Local growth-rate estimates were limited to the area that was sampled in 2004 as this area was sampled in all years. We also calculated growth rates above and below Highway 2, a known barrier to gene flow8, by summing the estimated density of the state space points within each region in each year and calculating λ from those regional estimates. Variance estimates are not available for these sub-zones, however, because variance was calculated for the full state space and cannot be partitioned.
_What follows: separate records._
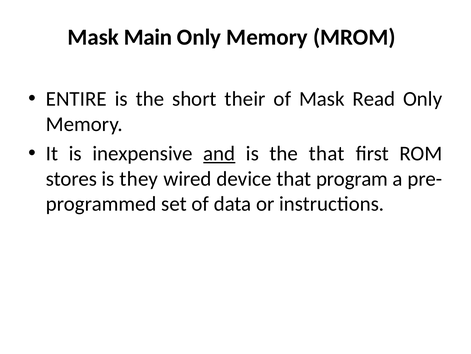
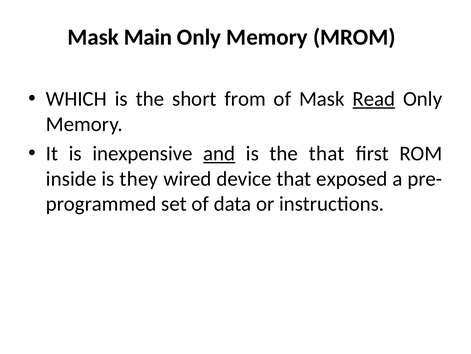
ENTIRE: ENTIRE -> WHICH
their: their -> from
Read underline: none -> present
stores: stores -> inside
program: program -> exposed
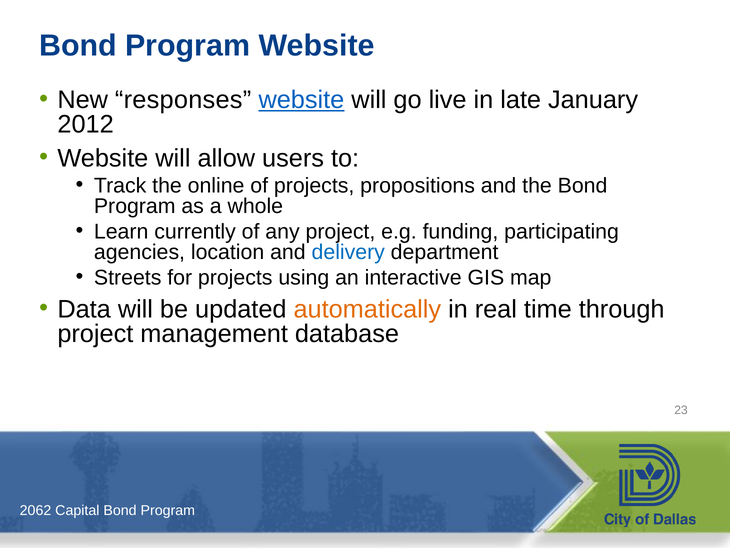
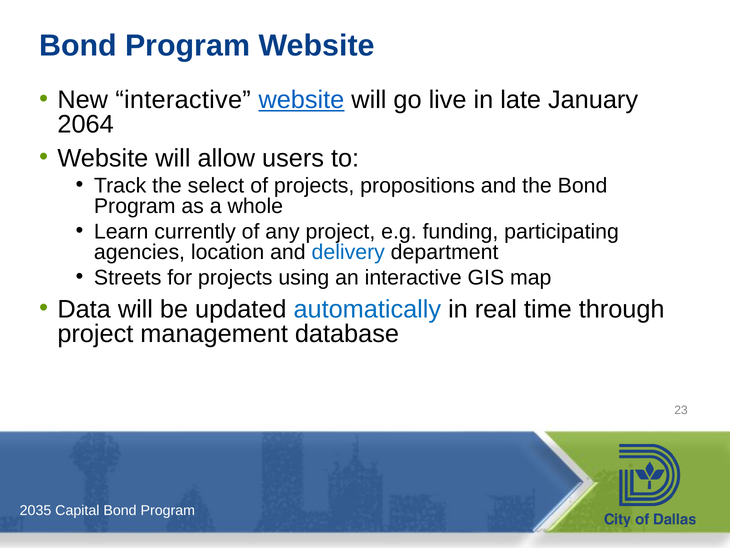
New responses: responses -> interactive
2012: 2012 -> 2064
online: online -> select
automatically colour: orange -> blue
2062: 2062 -> 2035
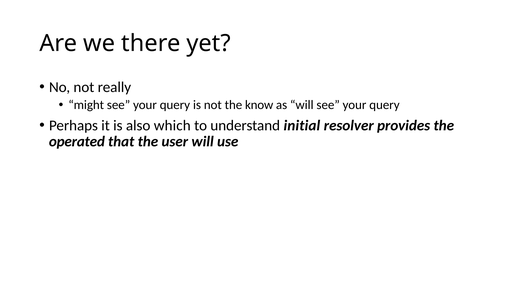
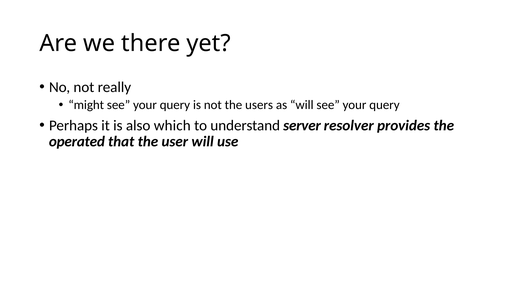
know: know -> users
initial: initial -> server
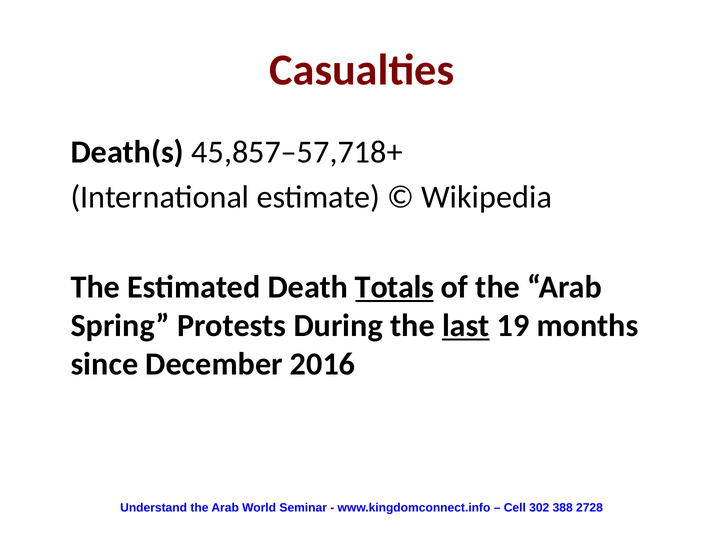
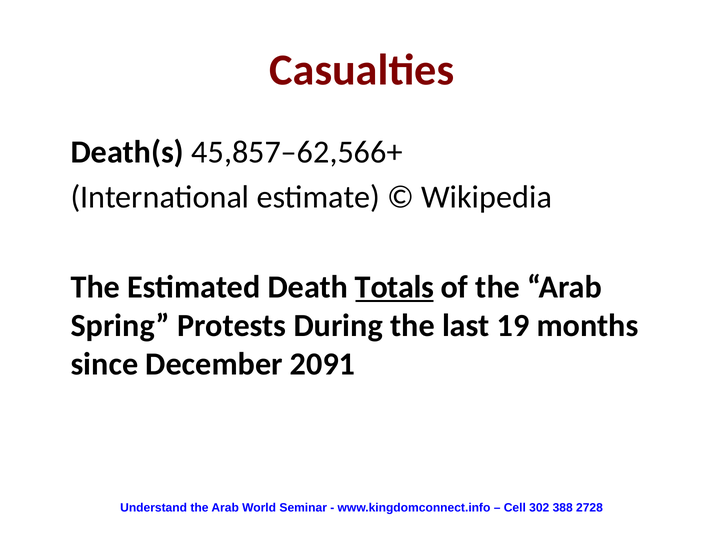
45,857–57,718+: 45,857–57,718+ -> 45,857–62,566+
last underline: present -> none
2016: 2016 -> 2091
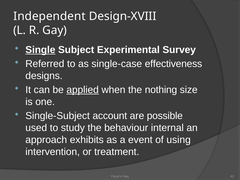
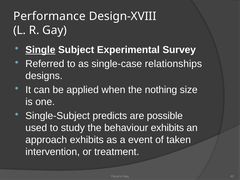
Independent: Independent -> Performance
effectiveness: effectiveness -> relationships
applied underline: present -> none
account: account -> predicts
behaviour internal: internal -> exhibits
using: using -> taken
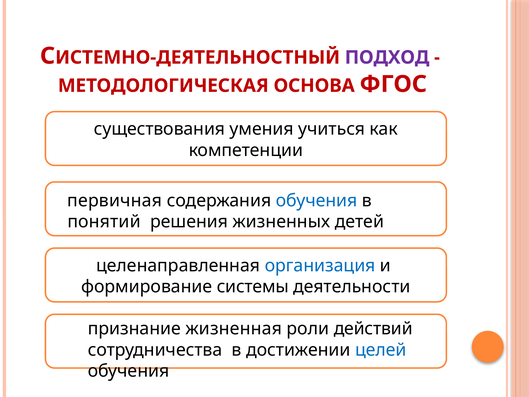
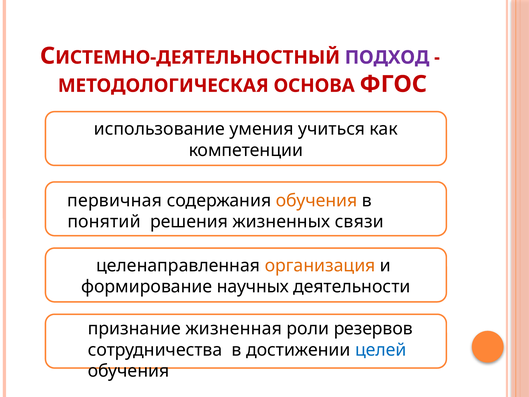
существования: существования -> использование
обучения at (317, 200) colour: blue -> orange
детей: детей -> связи
организация colour: blue -> orange
системы: системы -> научных
действий: действий -> резервов
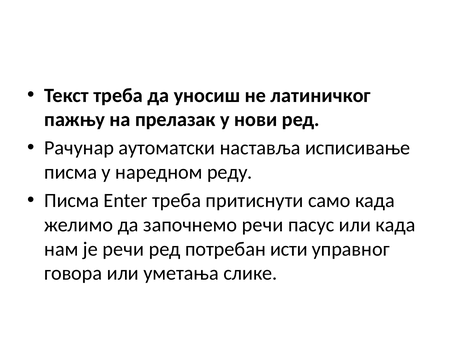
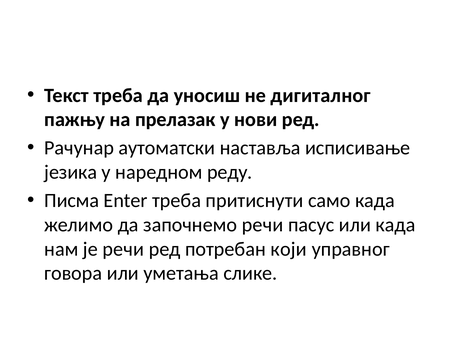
латиничког: латиничког -> дигиталног
писма at (71, 172): писма -> језика
исти: исти -> који
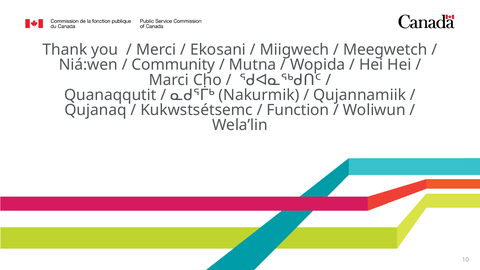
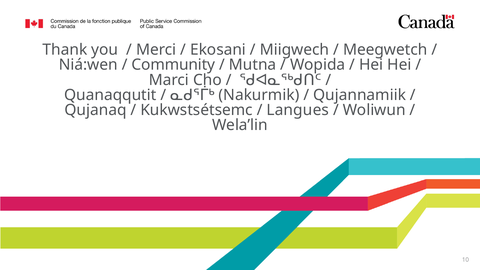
Function: Function -> Langues
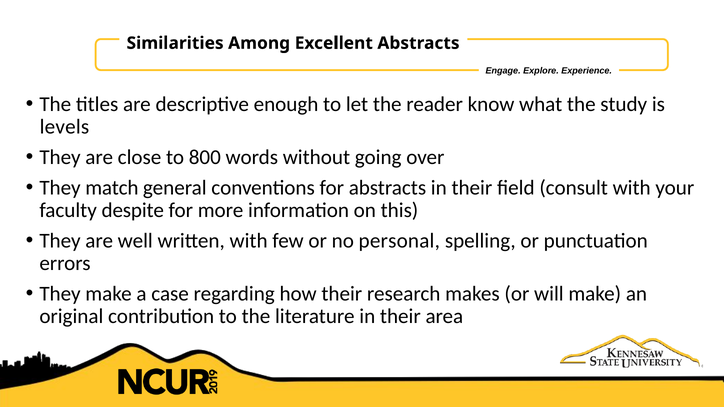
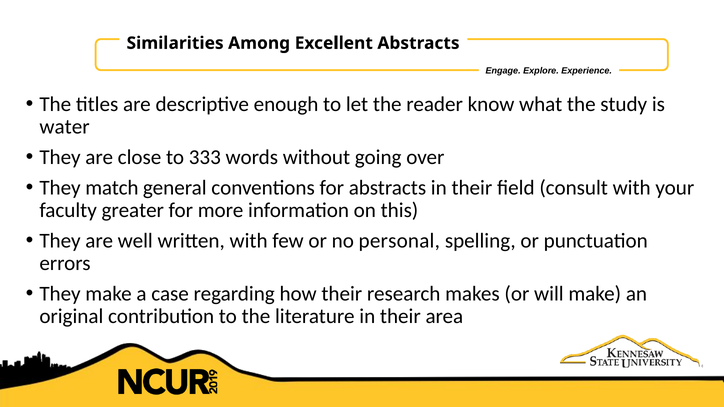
levels: levels -> water
800: 800 -> 333
despite: despite -> greater
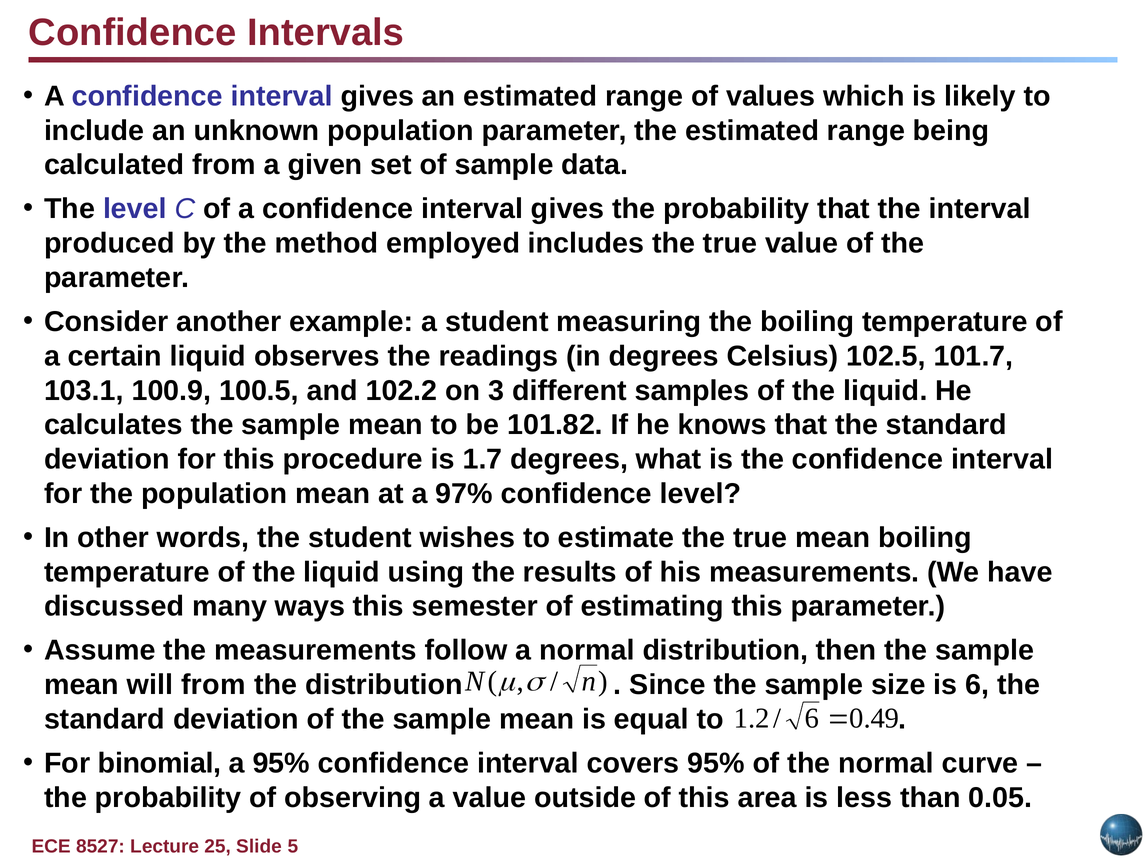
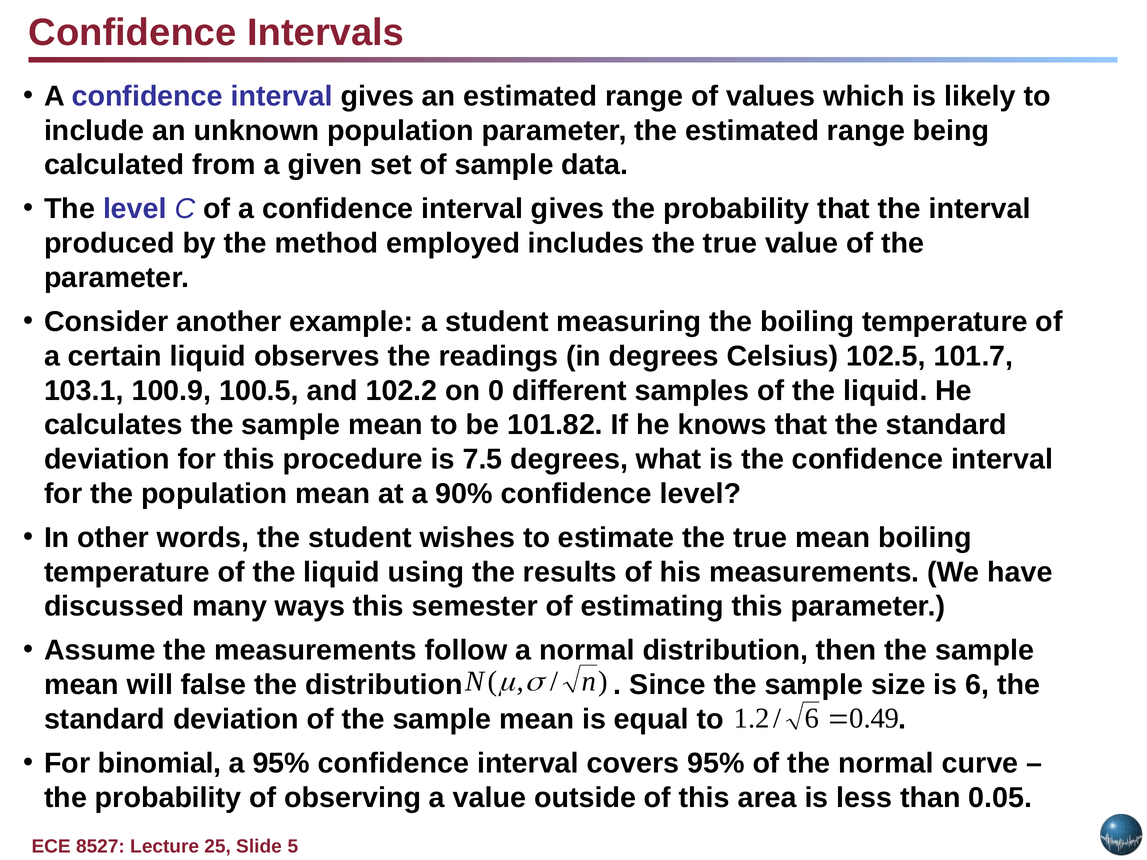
on 3: 3 -> 0
1.7: 1.7 -> 7.5
97%: 97% -> 90%
will from: from -> false
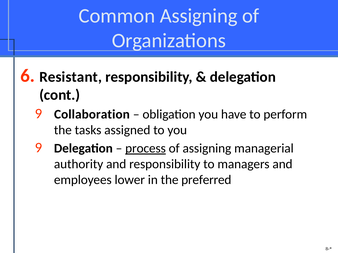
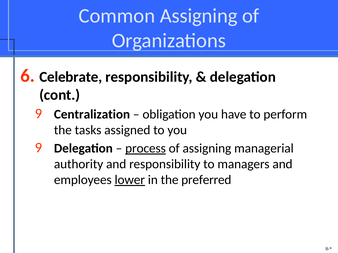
Resistant: Resistant -> Celebrate
Collaboration: Collaboration -> Centralization
lower underline: none -> present
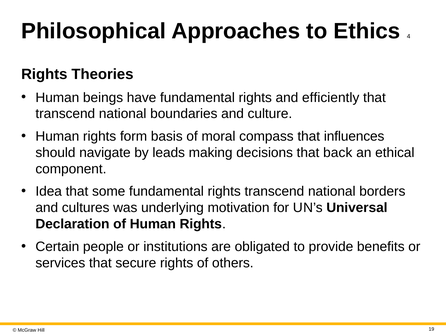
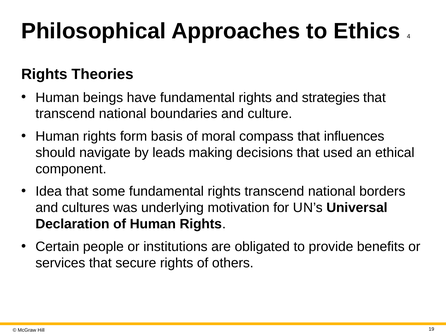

In one year, we detected one female bear 190 km to the south of other detections of this individual. Although grizzly bears are capable of traveling long distances, having a female range this far between detections, i.e. almost 3 times the distance of the second largest female movement detected (64 km), was highly unusual and constituted the lone extreme movement in our data set. While we did not identify any errors that could explain this large movement and it was not associated with a known translocation, in spatial modeling it is common to remove outlier locations when they are not representative of the population and leverage results42. We, therefore, fit all hypothesized models with and without the southern location for this individual, but consider primary results to be those associated with models with the location removed. Results from complete models that include this location are presented in the online Supplementary Information.